Figure ATL 13: Feed horn made from a food can.

Horn antennas are commonly used as the active element in a dish antenna. The horn is pointed toward the centre of the dish reflector.

The use of a horn, rather than a dipole antenna or any other type of antenna, at the focal point of the dish minimizes loss of energy around the edges of the dish reflector.

At 2.4 GHz, a simple horn antenna made with a tin can has a gain in the order of 10 dBi.

#### Parabolic Dish

Antennas based on parabolic reflectors are the most common type of directive antennas when a high gain is required.

The main advantage is that they can be made to have gain and directivity as large as required. The main disadvantage is that big dishes are difficult to mount and are likely to have a large wind load.

Randomes can be used to reduce the wind load or windage, as well as for weather protection.

Figure ATL 14: A solid dish antenna.

Dishes up to one metre are usually made from solid material.

Aluminum is frequently used for its weight advantage, its durability and good electrical characteristics.

Windage increases rapidly with dish size and soon becomes a severe problem. Dishes which have a reflecting surface that uses an open mesh are frequently used.

These have a poorer front-to-back ratio, but are safer to use and easier to build.

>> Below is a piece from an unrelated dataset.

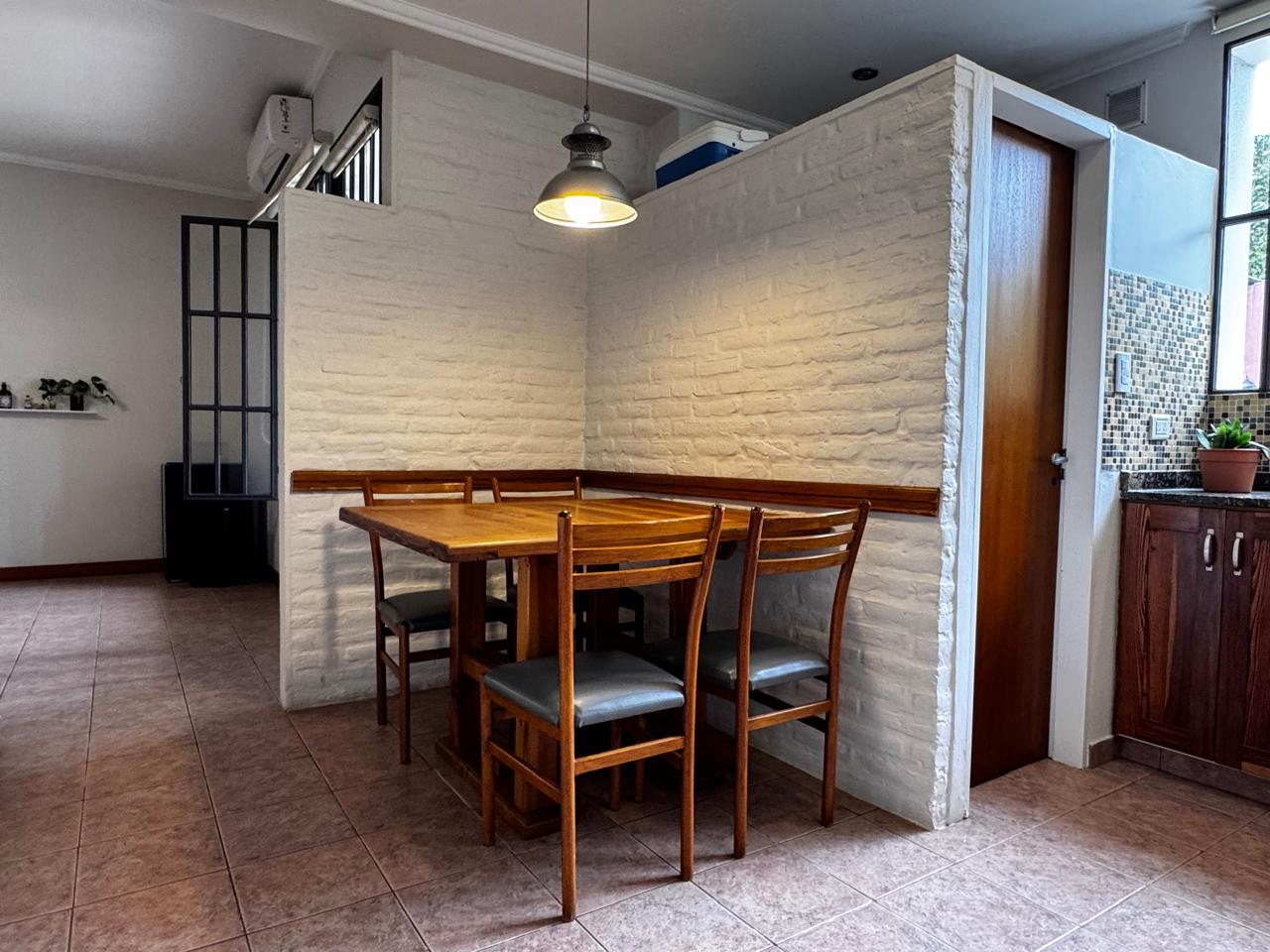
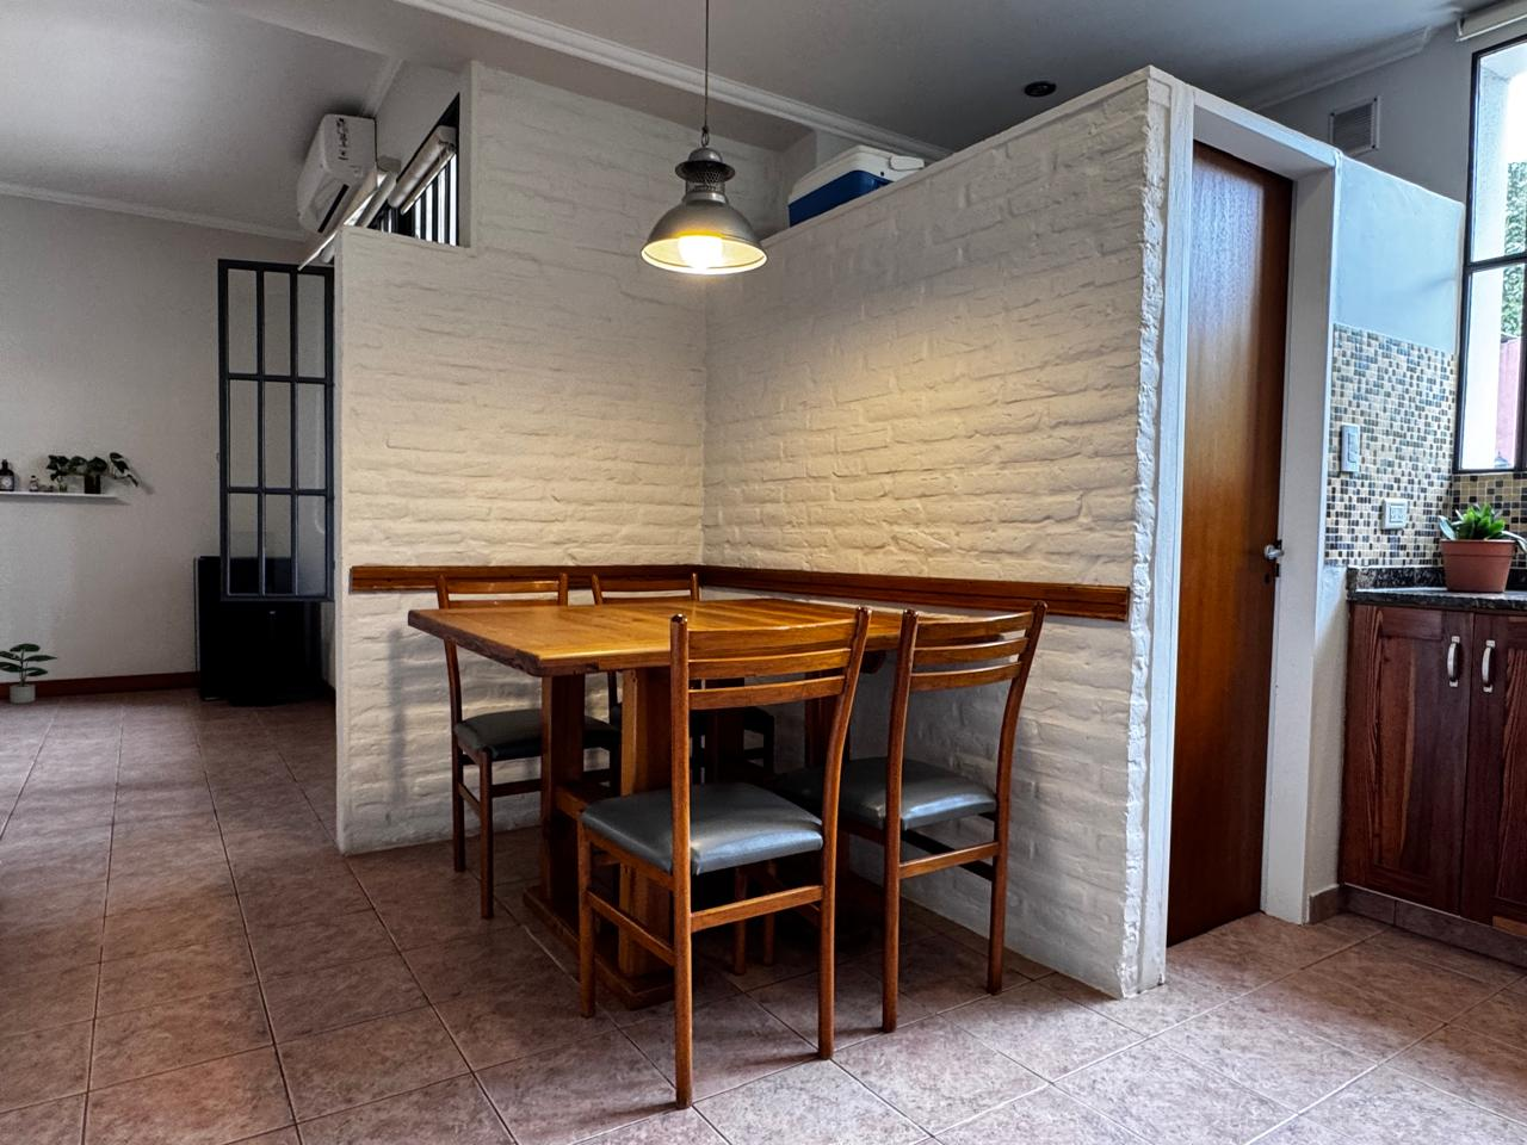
+ potted plant [0,642,59,705]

Copper, aluminum, brass, galvanized steel and steel are suitable mesh materials.

The BiQuad antenna is simple to build and offers good directivity and gain for Point-to-Point communications. It consists of a two squares of the same size of 1⁄4 wavelength as a radiating element and of a metallic plate or grid as reflector. This antenna has a beamwidth of about 70 degrees and a gain in the order of 10-12 dBi. It can be used as stand-alone antenna or as feeder for a Parabolic Dish.

The polarization is such that looking at the antenna from the front, if the squares are placed side by side the polarization is vertical.

#### Log Periodic Antennas

Log periodic antennas have moderate gain over a wide frequency band, They are often used in spectrum analysers for testing purposes and are also popular as TV receiving antennas since they can efficiently cover from channel 2 up to channel 14. These antennas are used in White space devices that require the ability to work in widely different channels.

Figure ATL 16: Log periodic antenna

#### Other Antennas

Many other types of antennas exist and new ones are created following advances in technology.

Sector or Sectorial antennas: they are widely used in cellular telephony infrastructure and are usually built adding a reflective plate to one or more phased dipoles.

Their horizontal beamwidth can be as wide as 180 degrees, or as narrow as 60 degrees, while the vertical is usually much narrower.

Composite antennas can be built with many Sectors to cover a wider horizontal range (multisectorial antenna).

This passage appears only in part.